Assignment: Below are some entries. Copy each line that holds the string "name".

(Source texts of formatted documents)
----------

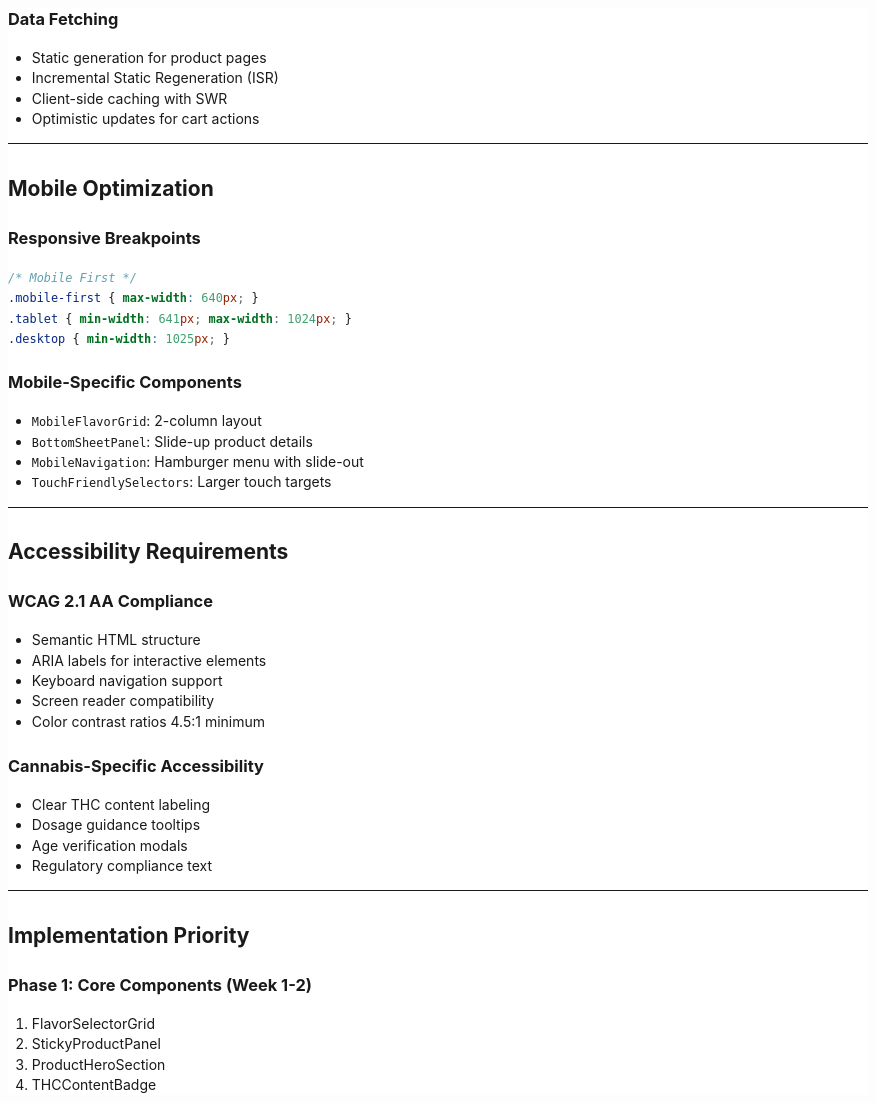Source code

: ### Data Fetching
- Static generation for product pages
- Incremental Static Regeneration (ISR)
- Client-side caching with SWR
- Optimistic updates for cart actions

---

## Mobile Optimization

### Responsive Breakpoints
```css
/* Mobile First */
.mobile-first { max-width: 640px; }
.tablet { min-width: 641px; max-width: 1024px; }
.desktop { min-width: 1025px; }
```

### Mobile-Specific Components
- `MobileFlavorGrid`: 2-column layout
- `BottomSheetPanel`: Slide-up product details
- `MobileNavigation`: Hamburger menu with slide-out
- `TouchFriendlySelectors`: Larger touch targets

---

## Accessibility Requirements

### WCAG 2.1 AA Compliance
- Semantic HTML structure
- ARIA labels for interactive elements
- Keyboard navigation support
- Screen reader compatibility
- Color contrast ratios 4.5:1 minimum

### Cannabis-Specific Accessibility
- Clear THC content labeling
- Dosage guidance tooltips
- Age verification modals
- Regulatory compliance text

---

## Implementation Priority

### Phase 1: Core Components (Week 1-2)
1. FlavorSelectorGrid
2. StickyProductPanel
3. ProductHeroSection
4. THCContentBadge
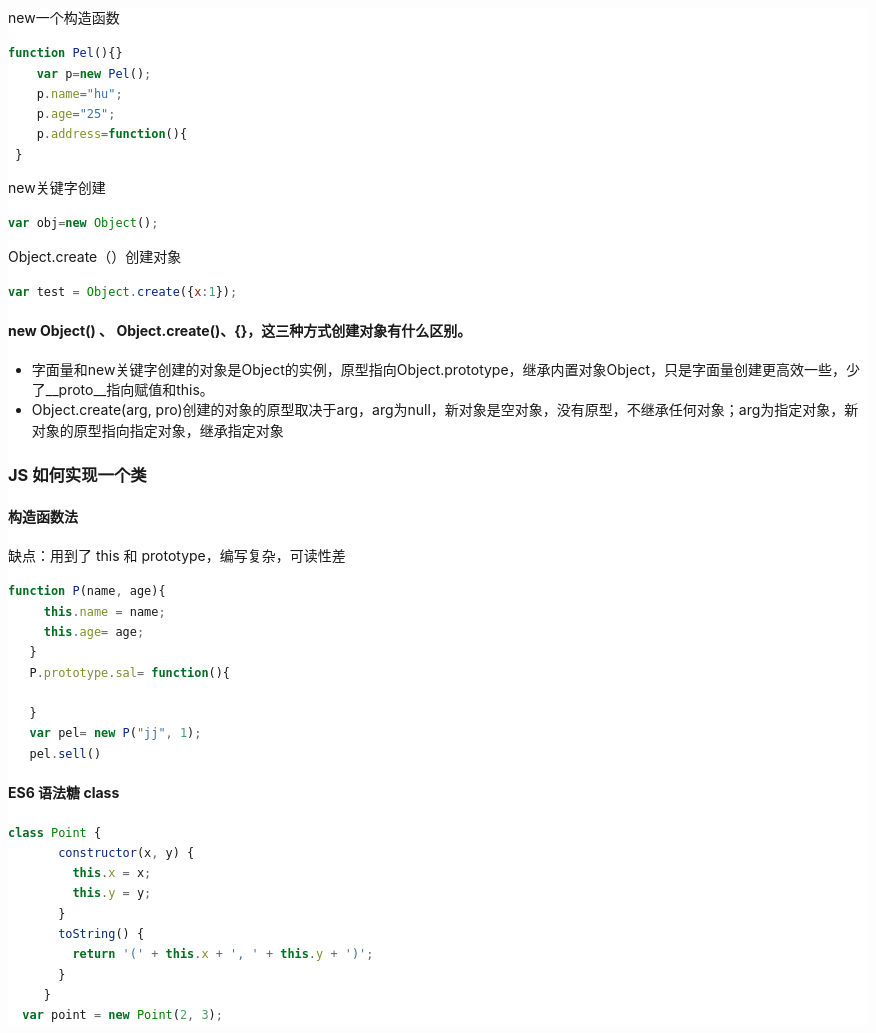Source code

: new一个构造函数
```javascript
function Pel(){}
    var p=new Pel();
    p.name="hu";
    p.age="25";
    p.address=function(){
 }
```

new关键字创建
```javascript
var obj=new Object();
```

Object.create（）创建对象
```javascript
var test = Object.create({x:1});
```

#### new Object() 、 Object.create()、{}，这三种方式创建对象有什么区别。

- 字面量和new关键字创建的对象是Object的实例，原型指向Object.prototype，继承内置对象Object，只是字面量创建更高效一些，少了__proto__指向赋值和this。
- Object.create(arg, pro)创建的对象的原型取决于arg，arg为null，新对象是空对象，没有原型，不继承任何对象；arg为指定对象，新对象的原型指向指定对象，继承指定对象


### JS 如何实现一个类
#### 构造函数法
缺点：用到了 this 和 prototype，编写复杂，可读性差
```javascript
function P(name, age){
     this.name = name;
     this.age= age;
   }
   P.prototype.sal= function(){
      
   }
   var pel= new P("jj", 1);
   pel.sell()
```

#### ES6 语法糖 class
```javascript
class Point {
       constructor(x, y) {
         this.x = x;
         this.y = y;
       }
       toString() {
         return '(' + this.x + ', ' + this.y + ')';
       }
     }
  var point = new Point(2, 3);
```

----------

Written response:
    p.name="hu";
function P(name, age){
     this.name = name;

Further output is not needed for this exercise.